Behavior modification is at the base of the progressive myope’s treatment pyramid. The 20-20-20 rule recommends that after every 20 minutes of near work, everyone, especially a child with progressive myopia, should look at a distance target 20 feet or more away for a minimum of 20 seconds. To facilitate this distance gazing every 20 minutes, a child’s study desk should be placed in front of a window, rather than adjacent to a wall, to facilitate distance viewing. In addition, at a minimum, the young progressive myope should spend 2 hours outside every day in natural lighting, with physical activity and distance viewing encouraged.

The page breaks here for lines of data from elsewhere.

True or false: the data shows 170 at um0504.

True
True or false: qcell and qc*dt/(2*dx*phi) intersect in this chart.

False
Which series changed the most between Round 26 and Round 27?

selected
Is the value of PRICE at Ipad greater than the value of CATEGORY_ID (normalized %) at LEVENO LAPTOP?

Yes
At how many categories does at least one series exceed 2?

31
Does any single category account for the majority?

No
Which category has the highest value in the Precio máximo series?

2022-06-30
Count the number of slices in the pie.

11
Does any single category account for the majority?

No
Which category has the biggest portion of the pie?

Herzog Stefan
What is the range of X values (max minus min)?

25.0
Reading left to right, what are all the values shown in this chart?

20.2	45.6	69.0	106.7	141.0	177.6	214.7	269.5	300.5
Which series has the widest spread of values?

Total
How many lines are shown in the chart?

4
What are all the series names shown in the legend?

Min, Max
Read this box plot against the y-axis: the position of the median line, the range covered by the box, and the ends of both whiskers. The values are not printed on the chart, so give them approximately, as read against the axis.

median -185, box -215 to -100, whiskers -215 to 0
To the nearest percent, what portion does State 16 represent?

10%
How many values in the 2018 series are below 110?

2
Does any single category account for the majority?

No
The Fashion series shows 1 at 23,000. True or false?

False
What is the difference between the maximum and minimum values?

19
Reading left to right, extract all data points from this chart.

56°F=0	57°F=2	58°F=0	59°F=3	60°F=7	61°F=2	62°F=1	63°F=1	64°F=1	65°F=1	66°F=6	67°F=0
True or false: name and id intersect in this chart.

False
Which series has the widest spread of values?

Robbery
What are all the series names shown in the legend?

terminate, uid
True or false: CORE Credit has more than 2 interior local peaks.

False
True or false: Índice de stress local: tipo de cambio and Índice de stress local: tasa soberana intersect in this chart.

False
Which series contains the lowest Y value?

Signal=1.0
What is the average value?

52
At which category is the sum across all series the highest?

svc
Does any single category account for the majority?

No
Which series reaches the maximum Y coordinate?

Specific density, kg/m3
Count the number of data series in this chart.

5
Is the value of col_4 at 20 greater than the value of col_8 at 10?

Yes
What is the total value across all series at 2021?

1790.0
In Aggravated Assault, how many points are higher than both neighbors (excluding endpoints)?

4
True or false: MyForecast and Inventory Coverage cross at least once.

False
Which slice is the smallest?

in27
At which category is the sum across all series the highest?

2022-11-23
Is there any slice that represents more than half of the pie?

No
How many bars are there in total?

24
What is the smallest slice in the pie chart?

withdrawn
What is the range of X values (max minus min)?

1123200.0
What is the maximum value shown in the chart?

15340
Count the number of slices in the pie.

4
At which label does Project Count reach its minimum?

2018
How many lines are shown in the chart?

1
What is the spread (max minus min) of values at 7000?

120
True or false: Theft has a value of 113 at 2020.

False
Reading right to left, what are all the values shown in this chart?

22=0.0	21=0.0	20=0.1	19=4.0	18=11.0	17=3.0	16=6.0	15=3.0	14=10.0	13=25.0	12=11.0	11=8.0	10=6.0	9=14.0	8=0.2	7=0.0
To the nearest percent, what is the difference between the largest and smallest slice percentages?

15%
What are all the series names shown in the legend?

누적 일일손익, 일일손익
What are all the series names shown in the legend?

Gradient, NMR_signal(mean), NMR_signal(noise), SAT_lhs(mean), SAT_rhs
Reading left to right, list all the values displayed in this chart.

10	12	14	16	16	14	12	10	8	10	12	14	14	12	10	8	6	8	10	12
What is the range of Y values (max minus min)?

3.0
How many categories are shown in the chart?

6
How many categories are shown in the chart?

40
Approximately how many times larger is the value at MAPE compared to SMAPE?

Full correction of the myopic refractive error is important, as is the management of convergence insufficiency with fixed or progressive base-in prisms. The use of bifocals, whether fixed power or progressive, has not been confirmed in some well-controlled prospective trials to be helpful. Specialty contact lens wear, such as the CooperVision MiSight or the new Johnson & Johnson Vision myopia contact lenses, can be helpful. Orthokeratology has supporting evidence. Low-dose atropine therapy is promising in several clinical trials but is not yet FDA approved. For select patients, an eye care provider can order prescription low-dose atropine from several compounding pharmacies.
Computer vision syndrome and progressive myopia should be on the radar of every eye care provider, whether ophthalmologist or optometrist. Both negatively affect quality of life, work or school productivity and are common. They deserve our attention, as we now have effective treatments with evidence-based support.